Beyond that issue, the voters of Anambra ought to take serious stock of the two candidates representing the PDP’s rival factions. One, Mr. Nwoye, reportedly had his medical studies aborted when the authorities of the University of Nigeria sent him packing. Does he have the ethical and intellectual resources to govern a state beset by myriads of crises? The other, Mr. Uba, long passed himself off as the holder of a doctorate degree. It took enterprising Internet investigators to expose the fact that he never earned a degree. He too, like Mr. Ngige, has done little for Anambra from his senatorial perch. US authorities once fined him $26,000 for failure to declare cash of $170,000 which he brought into New York City aboard a presidential jet. That fine raises ethical clouds that Mr. Uba must address. Where did that cash come from? And how is he going to inspire confidence that he would be a disciplined custodian of public funds if he becomes governor?

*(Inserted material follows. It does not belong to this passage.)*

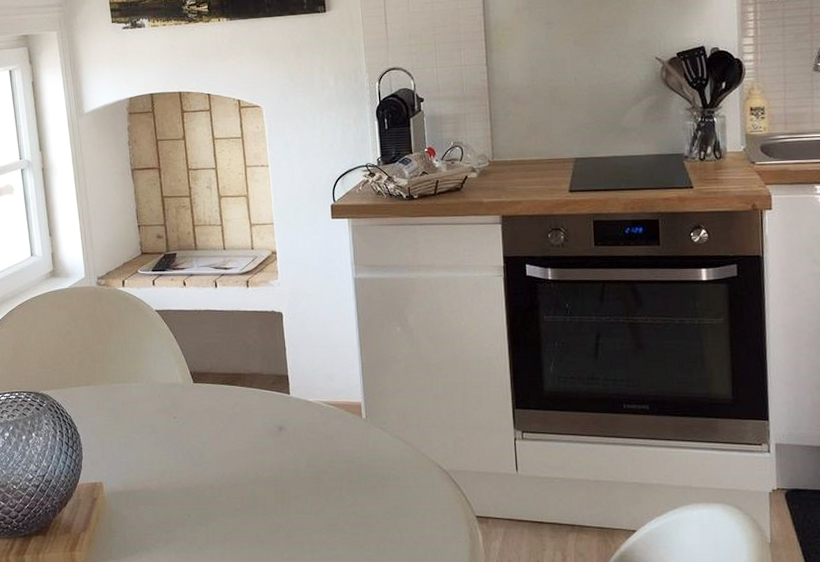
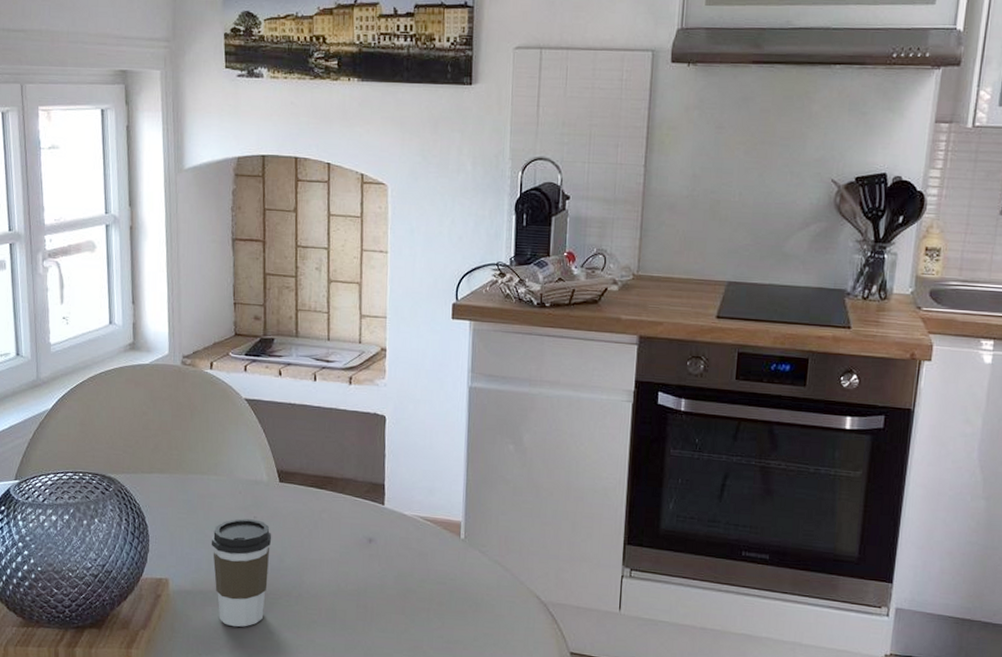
coffee cup: none [137,420,192,522] -> present [211,518,272,627]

Mr. Ifeanyi Uba, the candidate of the Labor Party, is a major player in the downstream sector of the Nigerian oil industry. Like the other Uba, he is far from lettered. I don’t know whether he misrepresents himself as a holding a doctorate, but some Nigerian newspaper identify him with the prefix Dr. From all indications, the Labor Party’s Uba appears to believe that a gubernatorial race is all about vulgar exhibitionism. He zips across the state in convoys of many cars. He reportedly doles out cash, cars and other gifts to traditional rulers and other so-called stakeholders.

Leadership is  leadership ought to be  about service. Which begs the question: Why is Mr. Uba spending such lavish sums if he envisions the governorship as an opportunity to serve? Why bribe voters to hire you to work for them? Does it not follow that, if he ever becomes governor, his first order of business would be to recoup all that cash he spewed  and more? If this businessman is motivated by a desire to change the state for the better, why has he failed so far to articulate a clear statement of his plans? Why has he not disclosed what he understands to be the state’s central problems and stipulated his proposals for addressing them?

Mr. Uba’s extravagant style is particularly curious in light of reports of his massive indebtedness to banks. Last week, the Asset Management Corporation of Nigeria (AMCON) announced its seizure of Mr. Uba’s firm, Capital Oil. AMCON plans to run the company for a period of two years. Is Mr. Uba desperate to grab the governor’s post because he’s been fired, even if temporarily, from running his own company? Does it make sense for the people of Anambra to hire as their governor a man whose firm is so mired in debt that he’s no longer permitted to run it?